Venue transportation:
  • Get a limousine instead of a stretch SUV.
  • Have as few stops as possible for the limo driver.
  • Have the whole party meet for pickup at one location.
  • Have the wedding party drive themselves or hire only one bridal car.
  • Get rid of the limo altogether:
    • Hire a private chauffeur to drive your car.
    • Have a friend drive you.

Honeymoon destination:
  • Plan the vacation well in advance to save on costs.
  • Consider original and unique honeymoon escapes.
    • Make the honeymoon a road trip or a camping trip.
  • Book the vacation at a nearby location or an off-season destination.
  • Learn to have a great vacation to have fun.
  • If you tell the hotel you’re staying at that you’re on a honeymoon, they might give a free bottle of wine.

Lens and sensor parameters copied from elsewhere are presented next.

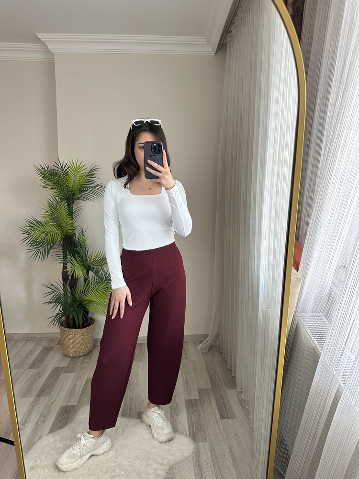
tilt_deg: -23.7
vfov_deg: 71.6
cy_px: 240
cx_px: 180
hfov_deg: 56.8
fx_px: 332
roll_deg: -0.2
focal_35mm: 24
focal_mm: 6.86
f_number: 1.78
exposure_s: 1/121
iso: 160
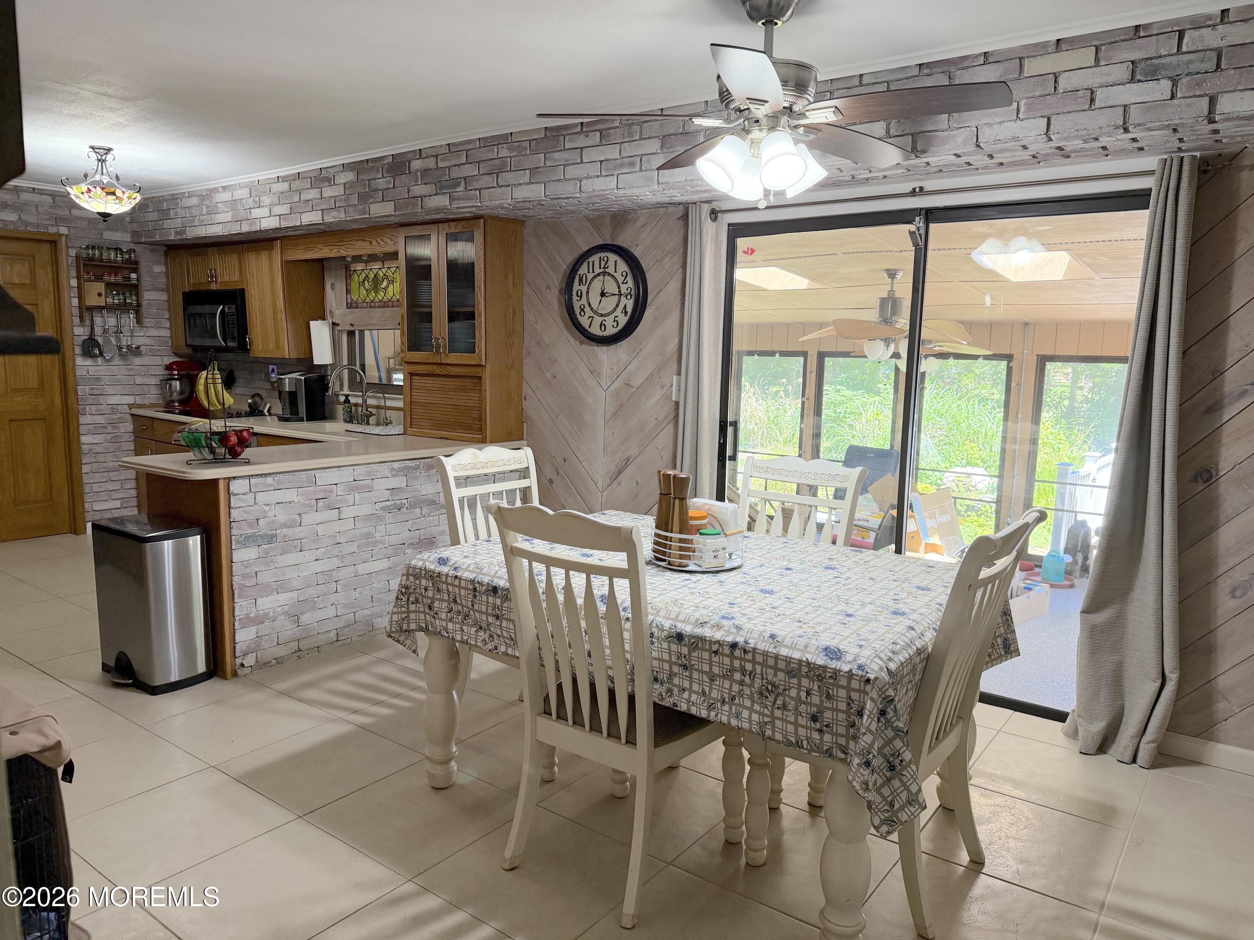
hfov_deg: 71.6
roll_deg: -1.1
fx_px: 869
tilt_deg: -8.2
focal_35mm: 24
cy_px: 470
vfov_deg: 56.8
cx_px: 627
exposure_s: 1/120
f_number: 1.78
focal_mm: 6.76
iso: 250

The wedding day and onward

During the wedding:
  • Stay on time throughout the wedding day to avoid the service workers incurring overtime charges.
  • A wedding is supposed to be one of the happiest days of your life, so make sure you’re having fun or you’re wasting your money.

After the wedding:
  • Sell the things you don’t need, especially anything that will go out of style in a decade.
  • As you consolidate your possessions with them, sell anything you have duplicates of.
  • Make a joint bank account together and make it the primary paycheck cashing account for both of you.
    • If you can’t trust each other with money, you’re on the way to a divorce.
  • Make a First Fight Box:
    1. Put handwritten love letters to each other with a bottle of wine.
    2. Seal the box on the wedding day.
    3. Open the box after the first marital fight.
    4. Both sides read their letters in a corner, then enjoy wine together.
  • Change every public record to your new last name.
  • Send out thank you cards for the wedding.
  • Memorialize and archive the marriage ceremonies.
  • Combine both your possessions into one home.